Recently, I was blogging on the grammar of speculation: grammatical uses that help speculation disguise itself as fact - in particular the use of "would have" (scroll down to second point, regarding "would have") where one dare not say "did." Now a friend writes to note the use of "have evolved" as a synonym for "exist."
He refers to an abstract of a Nature paper just out this month, which announces:
Multiple mechanisms have evolved that contribute to this exquisite
specificity, including the structure of the catalytic site, local and distal interactions
He asked the author:
You use the phrase "have evolved". Is this phrase used interchangably with the word "exist" or have you specific evidence related to the evolutionary origin of these pathways?
The author's answer:
In the context of this abstract "exist" would be interchangable although we do believe that these pathways have evolved over time.

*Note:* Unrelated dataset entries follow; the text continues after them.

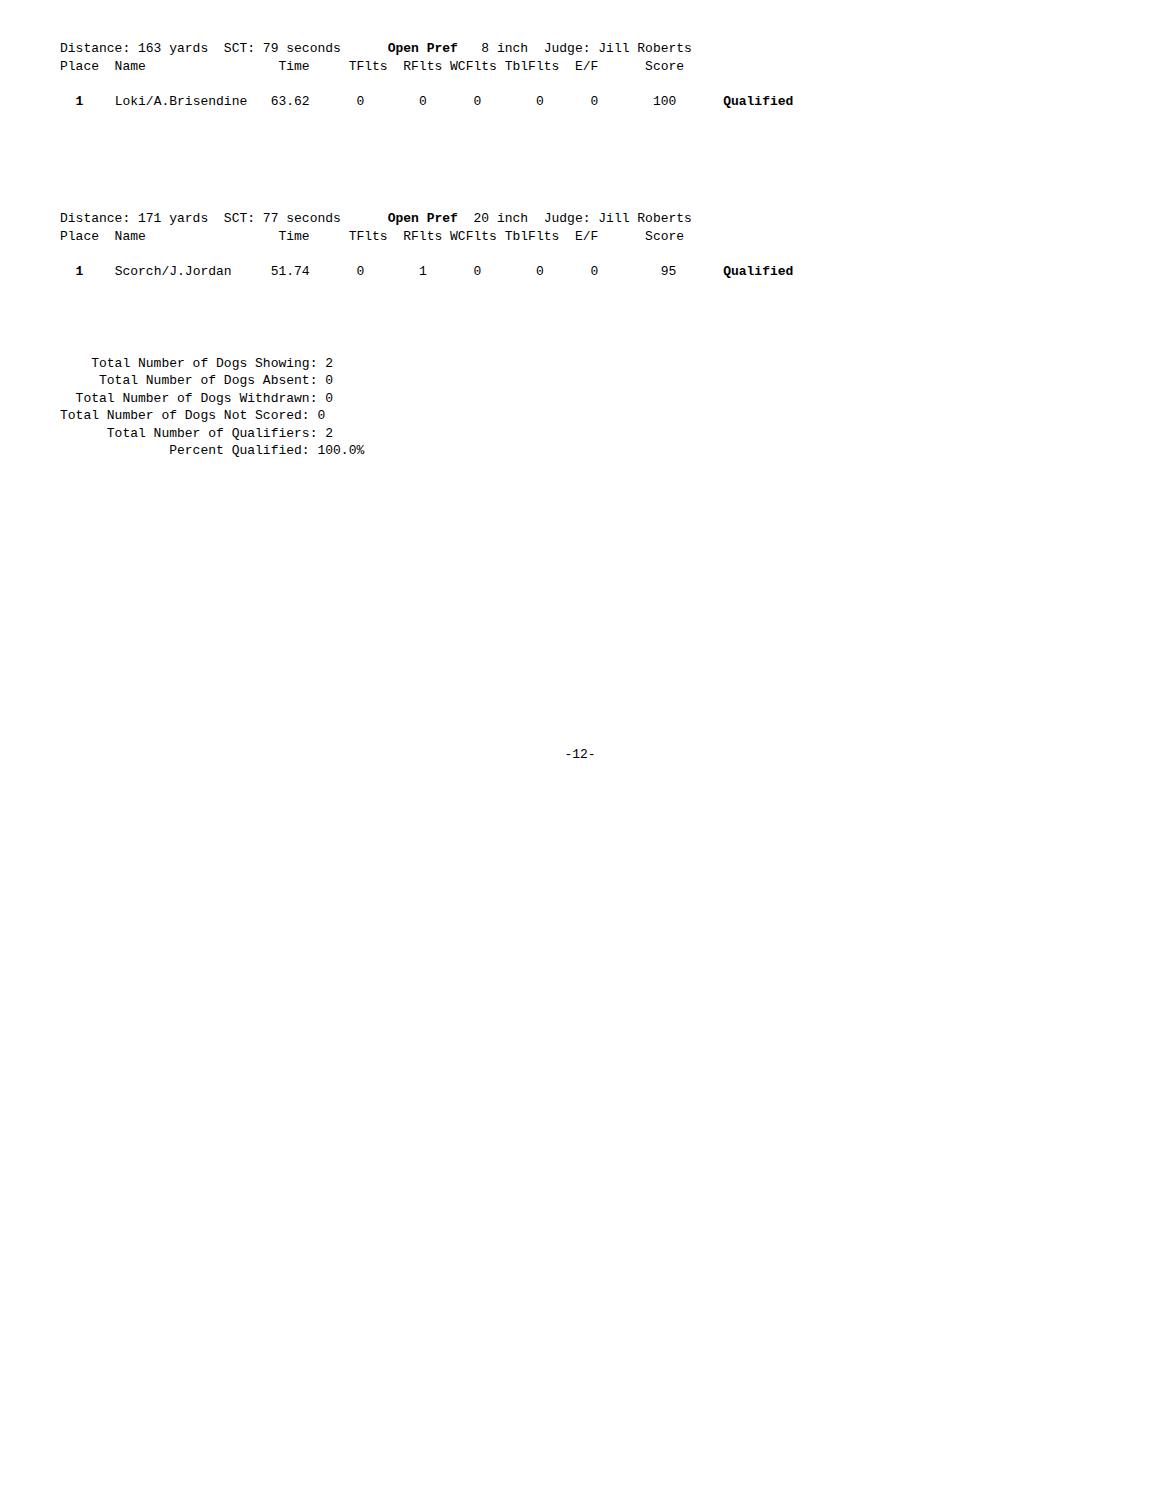Distance: 163 yards  SCT: 79 seconds      Open Pref   8 inch  Judge: Jill Roberts
Place  Name                 Time     TFlts  RFlts WCFlts TblFlts  E/F      Score

  1    Loki/A.Brisendine   63.62      0       0      0       0      0       100      Qualified
Distance: 171 yards  SCT: 77 seconds      Open Pref  20 inch  Judge: Jill Roberts
Place  Name                 Time     TFlts  RFlts WCFlts TblFlts  E/F      Score

  1    Scorch/J.Jordan     51.74      0       1      0       0      0        95      Qualified
    Total Number of Dogs Showing: 2
     Total Number of Dogs Absent: 0
  Total Number of Dogs Withdrawn: 0
Total Number of Dogs Not Scored: 0
      Total Number of Qualifiers: 2
              Percent Qualified: 100.0%
-12-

My friend suspected as much. "Have evolved" was not demonstrated in the paper, and perhaps not anywhere else either. It is a statement of faith.
In general, be suspicious of terminology that is more complex than necessary. There lie propaganda or euphemism. In this case, for instance, "exist" describes what was actually observed, and "have evolved" is a disguised statement of faith. Read George Orwell's Politics and the English Language.